Old Technicolor movies can look like new relatively easily because they were made with separate black-and-white films running concurrently through the movie cameras using colour filters. Since Technicolor movies are black and white, all that’s required to restore the colour are new, or even undamaged old filters, to make new prints. The brilliant Wizard of Oz and Gone With the Wind were made in 1939 Technicolor. There’s nothing like black and white to preserve colour.
The use of negative-film dyes killed the relatively expensive Technicolor, and those dyes, like those used to make prints, change and fade. So a colour movie using cheap dyes in the '70s and '80s was anything but state-of-the-art. Because these movie negatives, not just the prints, are color-shifted, expensive digital manipulation for each frame would be required if such a movie was to be reissued to look like new.

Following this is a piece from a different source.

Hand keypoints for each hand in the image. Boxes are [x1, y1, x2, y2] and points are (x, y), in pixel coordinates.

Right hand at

This site, The American Widescreen Museum, discusses colour movies through the decades, among much else. Scroll down for the “Development of Color Cinematography” heading on the right. The site’s Technicolor history is here.
In addition, a printed photograph may be damaged by acidity and/or lignin in the photo paper itself, or in the backing and matting material in its frame. Acid burns are yellowish brown.

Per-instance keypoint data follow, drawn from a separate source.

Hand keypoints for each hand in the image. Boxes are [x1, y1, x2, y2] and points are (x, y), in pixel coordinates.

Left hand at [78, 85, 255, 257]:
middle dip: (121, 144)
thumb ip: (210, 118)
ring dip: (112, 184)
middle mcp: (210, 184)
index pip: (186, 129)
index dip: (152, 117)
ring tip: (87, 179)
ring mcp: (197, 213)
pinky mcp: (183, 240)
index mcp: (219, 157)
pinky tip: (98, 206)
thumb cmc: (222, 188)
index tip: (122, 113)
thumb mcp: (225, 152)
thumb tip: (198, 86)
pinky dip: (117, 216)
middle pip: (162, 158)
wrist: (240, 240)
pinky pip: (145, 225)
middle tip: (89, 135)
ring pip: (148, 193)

Kodak has a big problem with faded prints for a long while back when. I think it started in the 1960s and lasted well into the 80s. There was a lawsuit and everything. I think they had a slogan like Kodak pictures last a lifetime or some such and that hurt them.
I’ve tried Googling for more info but Google no longer is useful for a search like this. Way too many hits that don’t even come close.
I think it depended on the quality of the film. The snapshots that look yellowish was taken with cheap cameras with cheap film. I’ve seen Kodachrome photos that look like they were taken yesterday.
NASA used 6x6 Hasselblad cameras shooting 120 (medium format) film. That’s why the space photos look so good. That equipment is still used by pros today and will still provide a higher-resolution image than any digital camera.
I think it’s prints, primarily. Not that I’ve seen a lot of 1960’s era negatives reprinted on modern paper, but I have seen 1960’s and 1970’s color prints in the 1970’s, 80’s and 1990’s in my grandparents’ photo albums, and there was a marked loss of quality over time; the colors got strange and they tended to lose contrast.
I did some side by side comparisons of pictures taken from the early eighties and the prints I scanned looked very bad compared to the scanned negatives. The colors had a strong shift to the brown.
They’ve faded a bit, but they still have reasonably bright colours, especially the two taken at night time. However, I have other slides from that period that now are pretty worthless because the colours have faded badly and unevenly.